* **Exercise description**
Please return, word for word, the line containing "right eye: (883, 365)" and each line after it through the end of the data below, and nothing else.

* **Data section**
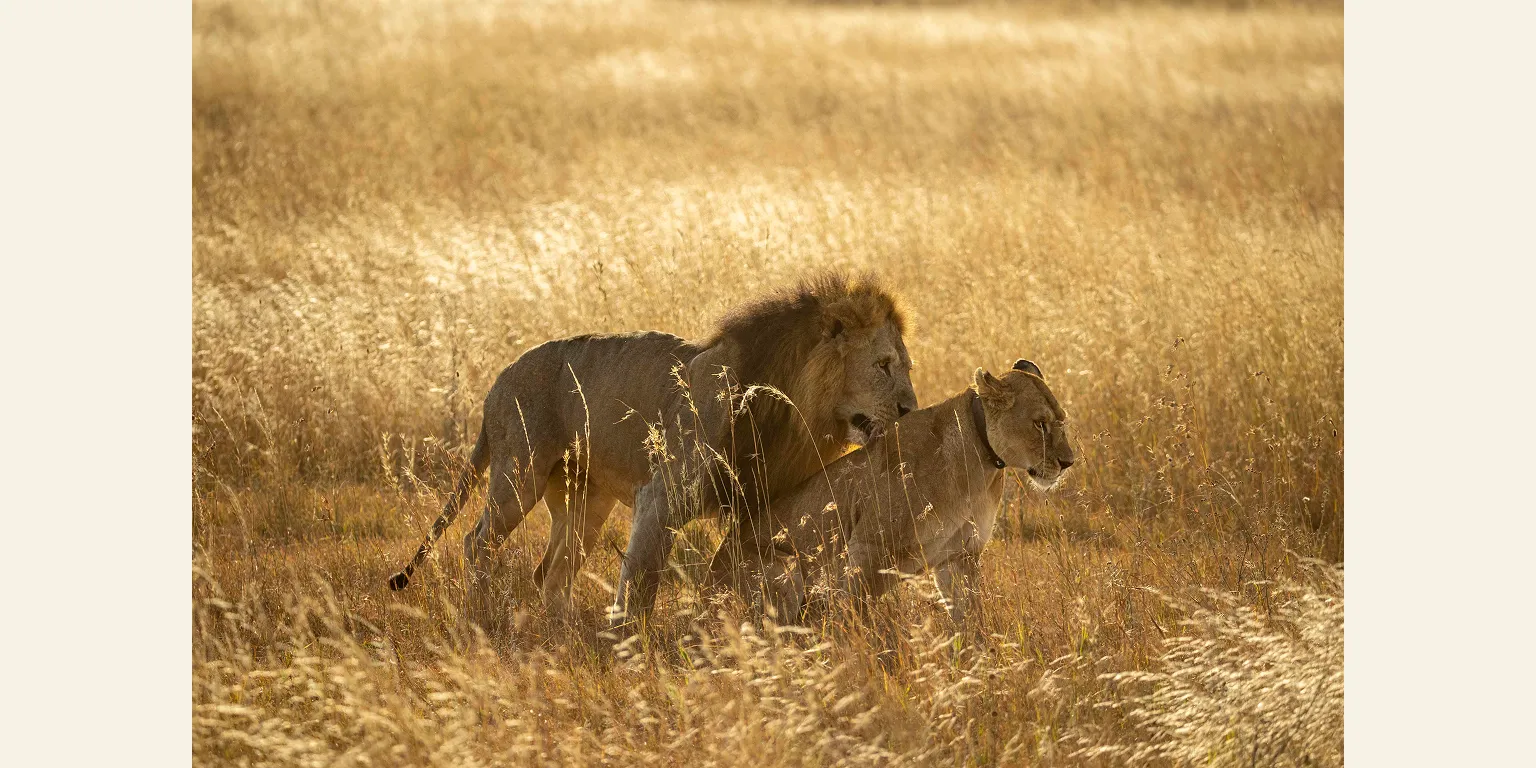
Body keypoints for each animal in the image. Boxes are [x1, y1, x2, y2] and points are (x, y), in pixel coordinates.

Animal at [386, 271, 918, 629]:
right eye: (883, 365)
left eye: (905, 366)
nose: (910, 409)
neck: (795, 404)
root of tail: (497, 381)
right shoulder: (661, 496)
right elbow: (642, 578)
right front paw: (629, 648)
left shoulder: (755, 504)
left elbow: (748, 571)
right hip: (520, 473)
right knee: (477, 543)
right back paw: (482, 616)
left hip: (586, 500)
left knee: (549, 571)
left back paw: (563, 629)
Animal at [727, 359, 1075, 626]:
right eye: (1040, 424)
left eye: (1062, 421)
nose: (1068, 462)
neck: (981, 464)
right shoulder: (869, 547)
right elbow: (856, 615)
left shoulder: (960, 556)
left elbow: (969, 620)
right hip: (783, 566)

* **Expected output**
right eye: (883, 365)
left eye: (905, 366)
nose: (910, 409)
neck: (795, 404)
root of tail: (497, 381)
right shoulder: (661, 496)
right elbow: (642, 578)
right front paw: (629, 648)
left shoulder: (755, 504)
left elbow: (748, 571)
right hip: (520, 473)
right knee: (477, 543)
right back paw: (482, 616)
left hip: (586, 500)
left knee: (549, 571)
left back paw: (563, 629)
Animal at [727, 359, 1075, 626]:
right eye: (1040, 424)
left eye: (1062, 421)
nose: (1068, 462)
neck: (981, 464)
right shoulder: (869, 547)
right elbow: (856, 615)
left shoulder: (960, 556)
left elbow: (969, 620)
right hip: (783, 566)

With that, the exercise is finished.